What is the general structure of VGCCs?
An a1 subunit plus auxiliary subunits.
alpha 1 subunit is 24 TM structure - composed of 4 homologous domains each with 6 TM segments…
Contain pore forming residues and voltage sensing regions in Alpha 1.
Containing Auxiliary Beta, gamma, delta and Alpha 2 domains…
What is the structure of the alpha 1 subunit?
4 homologous domains each containing 6 TM segments.
a1 subunit contains the conduction pore, voltage sensing, gating and majority of second messenger/toxin regulatory sites…
S4 of each of the 4 homologous domains contain voltage sensing residues.
S5-S6 pore loop of each of the 4 domains determines ion conductances.
Why are VGNA and VGCC so similar?
Belong to same gene superfamily of TM ion channels.
Just 3 AA changes to domains 1, III and IV, can convert absolutely selectivity of VGCC to switch conductance to Na+.
What determines the nomencalature of VGCC?
The diversity of alpha 1 subunits can change the nomenclature within the subfamily of Ca2+ channels..
Cav1.2 = alpha 1c.
cav2.1 = alpha 1a.
What are the subdivisions of VGCCs?
HVAs = high voltage activated caclium channels.
LVAs = low voltage activated calcium channels.
LVA= T-type - transient - in pacemaker potential.
HVAs are N, L, P/Q and R type VA Ca2+ channels.
L-type - long lasting.
N-type are NEURONAL - also slowly inactivating too.
P/Q - purkinje, slow inactivating.
R - resistant - medium inactivation… (Intermediate VA)..
What are the different subdivisions of VACCs responsible for?
L-type VA Ca2+ channels are mostly controlling signalling processes!!!
- mostly for neuropeptides!!, not NTs!!!
- can find in soma + axon, less so at synapse!
N, P/Q and R type HVA Ca2+ channels are responsible for controlling vesicular release of NT!!!!
- localised to synapse!
What are the different toxins for VACCs?
Omega agotoxins, omega conotoxins and SNX482 are all potent inhibitors of AP’s and NT release!
Particularly T-type LVAs.
How is the alpha 1 subunit regulated?
Alpha 1 subunit contains a Protein Kinase C phosphorylation site as well as G b/y subunit binding site in the S6-S1 linker.

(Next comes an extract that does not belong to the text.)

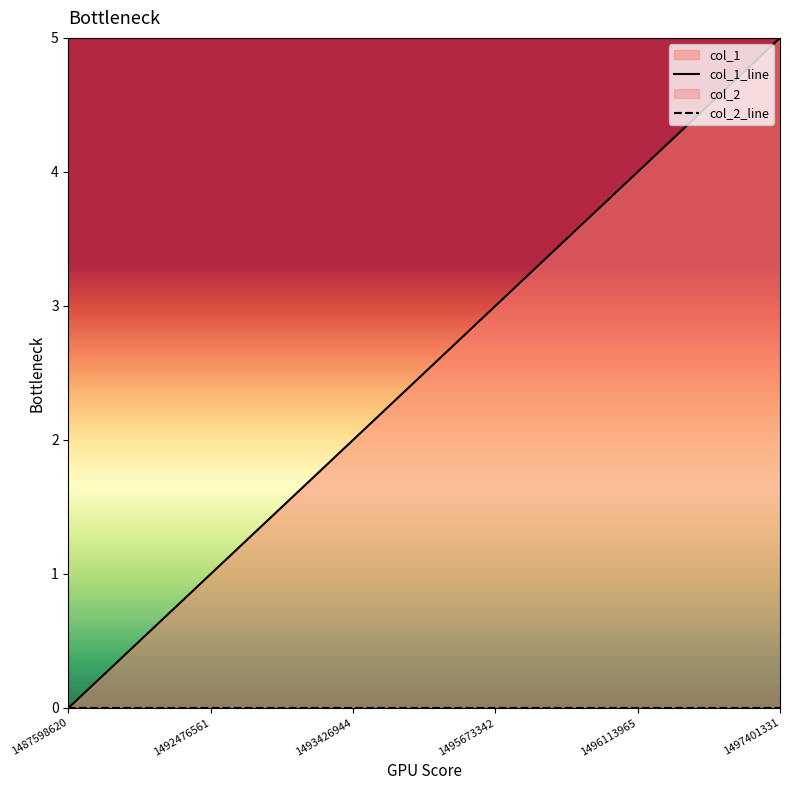

Does the chart have visible grid lines?

No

= D2 autoregulators.. bind Gi/Go b/y subunit..
Contain CaM-KII binding sites… which phosphorylate A1 subunit.
Aswell a scalmodulin binding domain = CBD at the C-terminus…
AND
Synaptotagmin - synprint site for binding synaptotagmin!!!, Syntaxin !, SNAP25…!!!1
What is the effect of Calmodulin on VGCC?
Calmodulin Binding Domain = CBD is at the C-terminus of Alpha subunit.
Dual regulation on Channel.
CaV2.1 can be positively regulated during local Ca2+ increases e.g in microdomain.
but also negatively regulated during global CA2+ increases.